Segment Start: Given entries

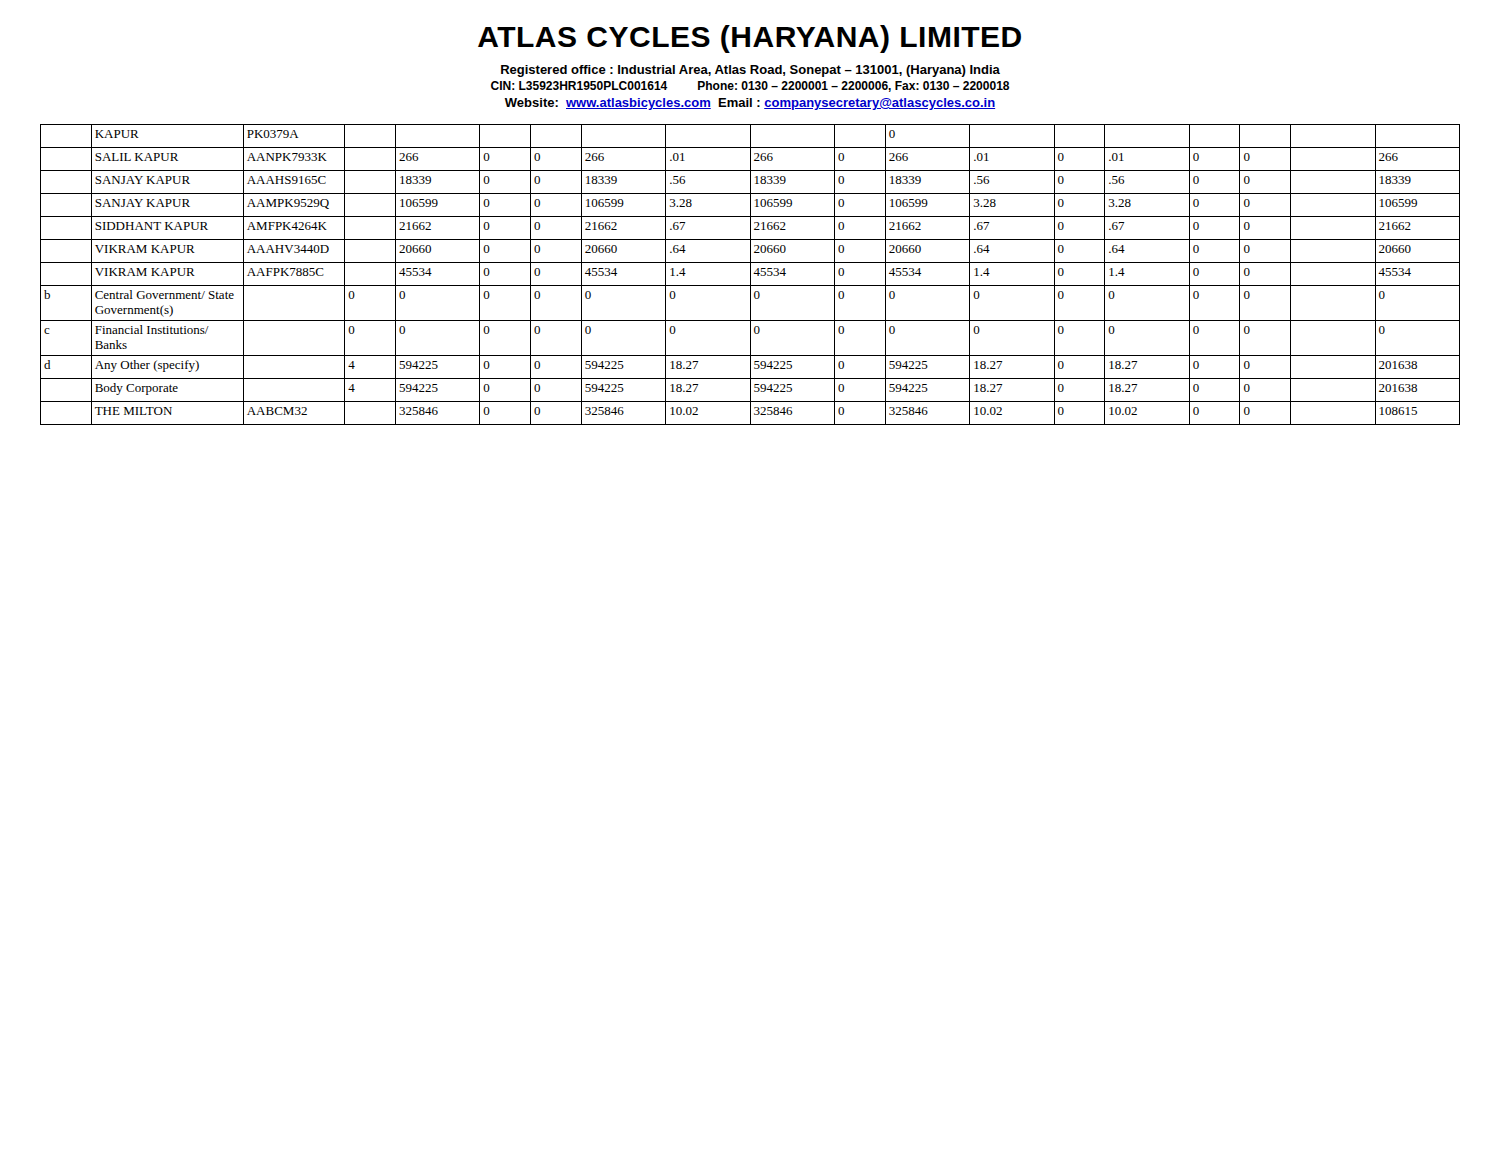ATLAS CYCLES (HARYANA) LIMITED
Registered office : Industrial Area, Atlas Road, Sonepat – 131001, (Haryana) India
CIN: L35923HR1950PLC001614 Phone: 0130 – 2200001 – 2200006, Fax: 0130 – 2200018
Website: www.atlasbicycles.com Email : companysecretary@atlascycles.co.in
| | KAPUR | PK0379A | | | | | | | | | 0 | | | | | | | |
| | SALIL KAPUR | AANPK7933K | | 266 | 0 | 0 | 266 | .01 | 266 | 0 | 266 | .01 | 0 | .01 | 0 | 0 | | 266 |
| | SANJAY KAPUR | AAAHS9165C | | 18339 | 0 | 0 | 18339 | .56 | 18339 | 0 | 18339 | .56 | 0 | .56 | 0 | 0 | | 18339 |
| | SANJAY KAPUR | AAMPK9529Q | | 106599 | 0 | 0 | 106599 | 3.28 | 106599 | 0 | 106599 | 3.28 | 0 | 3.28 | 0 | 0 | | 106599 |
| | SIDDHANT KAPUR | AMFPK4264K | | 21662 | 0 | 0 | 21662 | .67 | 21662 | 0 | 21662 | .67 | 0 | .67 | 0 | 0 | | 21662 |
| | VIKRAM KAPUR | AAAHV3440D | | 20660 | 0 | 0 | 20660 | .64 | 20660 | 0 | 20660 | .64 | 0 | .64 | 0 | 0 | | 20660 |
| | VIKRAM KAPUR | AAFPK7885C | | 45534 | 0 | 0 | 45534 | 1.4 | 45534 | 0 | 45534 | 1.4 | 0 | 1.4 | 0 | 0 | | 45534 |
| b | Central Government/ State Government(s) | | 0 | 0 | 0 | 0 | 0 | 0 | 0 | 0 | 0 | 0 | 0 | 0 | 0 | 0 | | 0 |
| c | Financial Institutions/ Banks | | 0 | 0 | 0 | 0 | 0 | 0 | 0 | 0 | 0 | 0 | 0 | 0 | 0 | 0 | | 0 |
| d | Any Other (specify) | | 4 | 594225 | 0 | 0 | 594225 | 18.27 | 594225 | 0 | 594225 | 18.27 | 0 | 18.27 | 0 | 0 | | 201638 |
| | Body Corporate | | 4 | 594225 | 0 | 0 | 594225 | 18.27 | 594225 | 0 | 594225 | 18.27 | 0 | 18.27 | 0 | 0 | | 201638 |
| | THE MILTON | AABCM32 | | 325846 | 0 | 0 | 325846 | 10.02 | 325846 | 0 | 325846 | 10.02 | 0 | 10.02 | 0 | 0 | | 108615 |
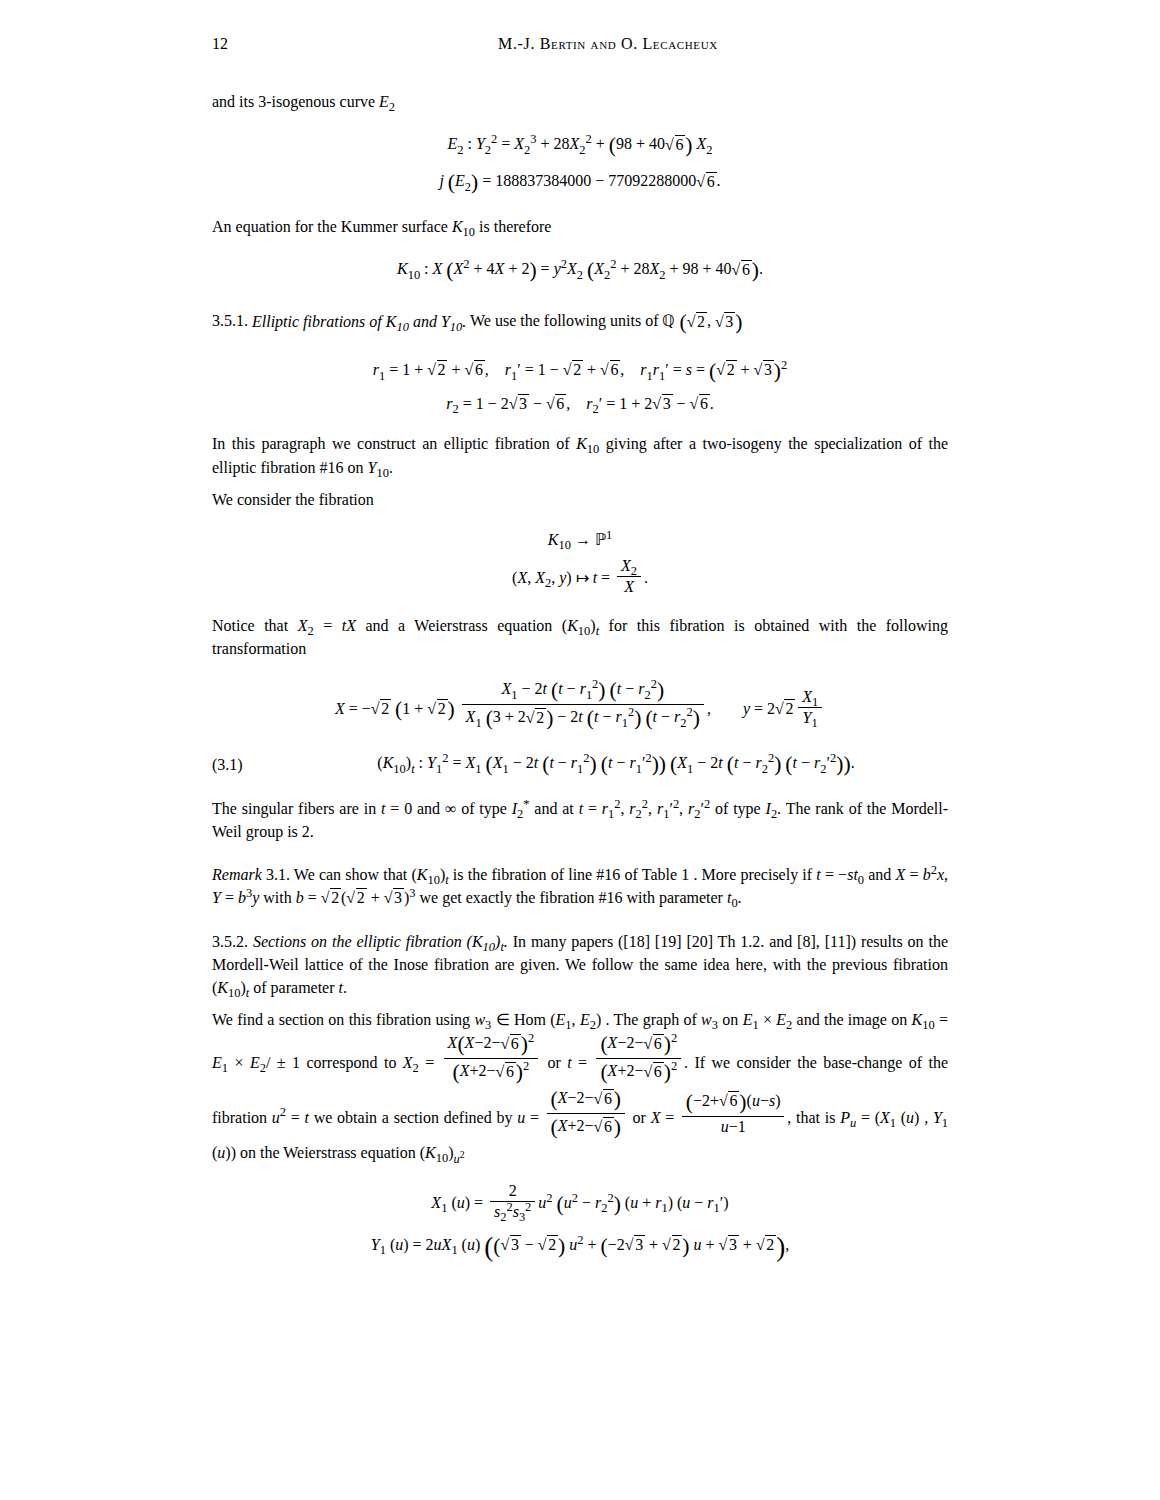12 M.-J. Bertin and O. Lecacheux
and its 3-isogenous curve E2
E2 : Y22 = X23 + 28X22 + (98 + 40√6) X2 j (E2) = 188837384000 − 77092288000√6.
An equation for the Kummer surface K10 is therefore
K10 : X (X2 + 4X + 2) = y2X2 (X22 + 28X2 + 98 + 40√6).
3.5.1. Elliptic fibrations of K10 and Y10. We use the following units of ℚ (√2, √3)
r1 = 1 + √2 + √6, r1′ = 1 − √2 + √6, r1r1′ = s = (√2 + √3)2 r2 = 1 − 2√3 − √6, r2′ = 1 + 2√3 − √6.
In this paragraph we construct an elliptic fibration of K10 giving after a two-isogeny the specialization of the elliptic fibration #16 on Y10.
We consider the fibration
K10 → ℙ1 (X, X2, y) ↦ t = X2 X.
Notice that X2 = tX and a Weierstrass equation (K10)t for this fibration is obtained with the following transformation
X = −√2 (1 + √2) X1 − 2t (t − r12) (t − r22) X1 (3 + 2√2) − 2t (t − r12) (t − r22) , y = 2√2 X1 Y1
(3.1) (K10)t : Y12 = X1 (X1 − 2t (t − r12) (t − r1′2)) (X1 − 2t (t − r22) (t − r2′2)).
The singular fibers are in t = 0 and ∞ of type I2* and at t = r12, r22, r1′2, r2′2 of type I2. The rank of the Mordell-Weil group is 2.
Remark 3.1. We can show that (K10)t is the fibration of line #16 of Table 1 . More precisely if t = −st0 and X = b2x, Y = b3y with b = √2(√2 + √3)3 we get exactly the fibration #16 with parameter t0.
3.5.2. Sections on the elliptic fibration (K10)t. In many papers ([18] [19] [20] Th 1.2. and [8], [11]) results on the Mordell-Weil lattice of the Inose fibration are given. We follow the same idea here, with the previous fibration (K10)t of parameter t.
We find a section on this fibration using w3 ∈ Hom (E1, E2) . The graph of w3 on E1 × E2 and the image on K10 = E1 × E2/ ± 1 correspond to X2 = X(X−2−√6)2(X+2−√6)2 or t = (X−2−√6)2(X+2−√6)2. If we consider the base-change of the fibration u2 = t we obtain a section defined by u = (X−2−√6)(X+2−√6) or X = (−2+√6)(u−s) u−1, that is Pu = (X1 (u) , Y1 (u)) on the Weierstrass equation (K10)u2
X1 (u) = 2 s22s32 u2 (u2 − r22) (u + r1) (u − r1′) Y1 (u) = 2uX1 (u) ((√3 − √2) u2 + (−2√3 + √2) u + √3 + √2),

Segment End: Given entries

:: Exercise instructions ::
Above are records with pictures; repeat the records exactly and leave the pictures out.

:: Output below ::
ATLAS CYCLES (HARYANA) LIMITED
Registered office : Industrial Area, Atlas Road, Sonepat – 131001, (Haryana) India
CIN: L35923HR1950PLC001614 Phone: 0130 – 2200001 – 2200006, Fax: 0130 – 2200018
Website: www.atlasbicycles.com Email : companysecretary@atlascycles.co.in
| | KAPUR | PK0379A | | | | | | | | | 0 | | | | | | | |
| | SALIL KAPUR | AANPK7933K | | 266 | 0 | 0 | 266 | .01 | 266 | 0 | 266 | .01 | 0 | .01 | 0 | 0 | | 266 |
| | SANJAY KAPUR | AAAHS9165C | | 18339 | 0 | 0 | 18339 | .56 | 18339 | 0 | 18339 | .56 | 0 | .56 | 0 | 0 | | 18339 |
| | SANJAY KAPUR | AAMPK9529Q | | 106599 | 0 | 0 | 106599 | 3.28 | 106599 | 0 | 106599 | 3.28 | 0 | 3.28 | 0 | 0 | | 106599 |
| | SIDDHANT KAPUR | AMFPK4264K | | 21662 | 0 | 0 | 21662 | .67 | 21662 | 0 | 21662 | .67 | 0 | .67 | 0 | 0 | | 21662 |
| | VIKRAM KAPUR | AAAHV3440D | | 20660 | 0 | 0 | 20660 | .64 | 20660 | 0 | 20660 | .64 | 0 | .64 | 0 | 0 | | 20660 |
| | VIKRAM KAPUR | AAFPK7885C | | 45534 | 0 | 0 | 45534 | 1.4 | 45534 | 0 | 45534 | 1.4 | 0 | 1.4 | 0 | 0 | | 45534 |
| b | Central Government/ State Government(s) | | 0 | 0 | 0 | 0 | 0 | 0 | 0 | 0 | 0 | 0 | 0 | 0 | 0 | 0 | | 0 |
| c | Financial Institutions/ Banks | | 0 | 0 | 0 | 0 | 0 | 0 | 0 | 0 | 0 | 0 | 0 | 0 | 0 | 0 | | 0 |
| d | Any Other (specify) | | 4 | 594225 | 0 | 0 | 594225 | 18.27 | 594225 | 0 | 594225 | 18.27 | 0 | 18.27 | 0 | 0 | | 201638 |
| | Body Corporate | | 4 | 594225 | 0 | 0 | 594225 | 18.27 | 594225 | 0 | 594225 | 18.27 | 0 | 18.27 | 0 | 0 | | 201638 |
| | THE MILTON | AABCM32 | | 325846 | 0 | 0 | 325846 | 10.02 | 325846 | 0 | 325846 | 10.02 | 0 | 10.02 | 0 | 0 | | 108615 |
12 M.-J. Bertin and O. Lecacheux
and its 3-isogenous curve E2
E2 : Y22 = X23 + 28X22 + (98 + 40√6) X2 j (E2) = 188837384000 − 77092288000√6.
An equation for the Kummer surface K10 is therefore
K10 : X (X2 + 4X + 2) = y2X2 (X22 + 28X2 + 98 + 40√6).
3.5.1. Elliptic fibrations of K10 and Y10. We use the following units of ℚ (√2, √3)
r1 = 1 + √2 + √6, r1′ = 1 − √2 + √6, r1r1′ = s = (√2 + √3)2 r2 = 1 − 2√3 − √6, r2′ = 1 + 2√3 − √6.
In this paragraph we construct an elliptic fibration of K10 giving after a two-isogeny the specialization of the elliptic fibration #16 on Y10.
We consider the fibration
K10 → ℙ1 (X, X2, y) ↦ t = X2 X.
Notice that X2 = tX and a Weierstrass equation (K10)t for this fibration is obtained with the following transformation
X = −√2 (1 + √2) X1 − 2t (t − r12) (t − r22) X1 (3 + 2√2) − 2t (t − r12) (t − r22) , y = 2√2 X1 Y1
(3.1) (K10)t : Y12 = X1 (X1 − 2t (t − r12) (t − r1′2)) (X1 − 2t (t − r22) (t − r2′2)).
The singular fibers are in t = 0 and ∞ of type I2* and at t = r12, r22, r1′2, r2′2 of type I2. The rank of the Mordell-Weil group is 2.
Remark 3.1. We can show that (K10)t is the fibration of line #16 of Table 1 . More precisely if t = −st0 and X = b2x, Y = b3y with b = √2(√2 + √3)3 we get exactly the fibration #16 with parameter t0.
3.5.2. Sections on the elliptic fibration (K10)t. In many papers ([18] [19] [20] Th 1.2. and [8], [11]) results on the Mordell-Weil lattice of the Inose fibration are given. We follow the same idea here, with the previous fibration (K10)t of parameter t.
We find a section on this fibration using w3 ∈ Hom (E1, E2) . The graph of w3 on E1 × E2 and the image on K10 = E1 × E2/ ± 1 correspond to X2 = X(X−2−√6)2(X+2−√6)2 or t = (X−2−√6)2(X+2−√6)2. If we consider the base-change of the fibration u2 = t we obtain a section defined by u = (X−2−√6)(X+2−√6) or X = (−2+√6)(u−s) u−1, that is Pu = (X1 (u) , Y1 (u)) on the Weierstrass equation (K10)u2
X1 (u) = 2 s22s32 u2 (u2 − r22) (u + r1) (u − r1′) Y1 (u) = 2uX1 (u) ((√3 − √2) u2 + (−2√3 + √2) u + √3 + √2),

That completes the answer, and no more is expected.